Thursday, March 23, 2006

Blackdown

I was looking out the window to admire my papyrus and the first curled leaves of water lily breaking the surface - so I had to Google the Lady of Shallot didn't I? I was magically transported to Blackdown, I could smell the air, look out over Lurgashall and the smaller villages, remembering the younger Felix's hilarity at their names - LIckfold, Little Diddling...Much Diddling oh ha ha ha!

Sometimes I am just so homesick I could cry.

Noar Hill too, when I was living in Selborne. I would stop work at lunch and walk through the garden and up through the wheatfields to hear the larks, then across the meadow, into the woods proper, over the medieval chalk pits to the beech hangar. I knew that hill.

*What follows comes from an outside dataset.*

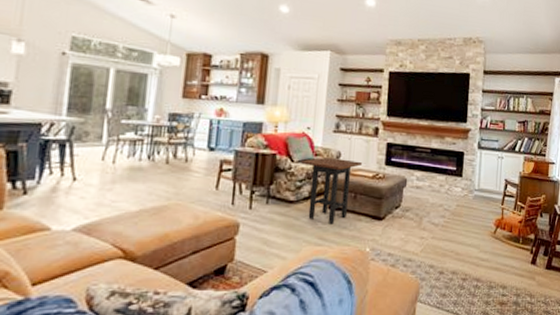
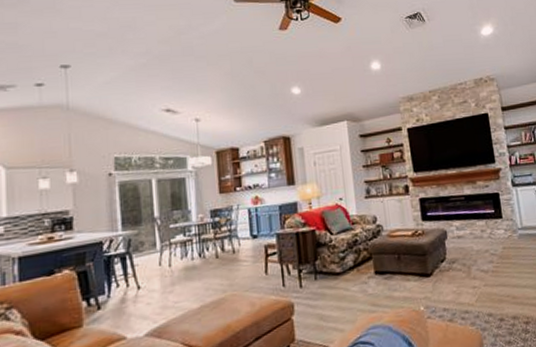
side table: present [301,156,362,224] -> none [340,222,399,289]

Half the trouble is that I have such a romantic view of England, since I was raised in Australia. It was quite a shock when I came to London wet behind the ears and didn't slip easily into the world I had read about, or the world I remembered as a child of five - picnicing on the moors with fog swirling around us and my mother pumping a little primus stove, the wonderful sun-dazzled prospect of the rock pools at Saltcoats with Arran so tantalising across the water, the glories of the Applegarth in Guisborough. I just don't remember the greyness and austerity which drove my parents to the land of Oz.

Thank goodness I still have June, and Abbotsbury. She will see the bluebells for me.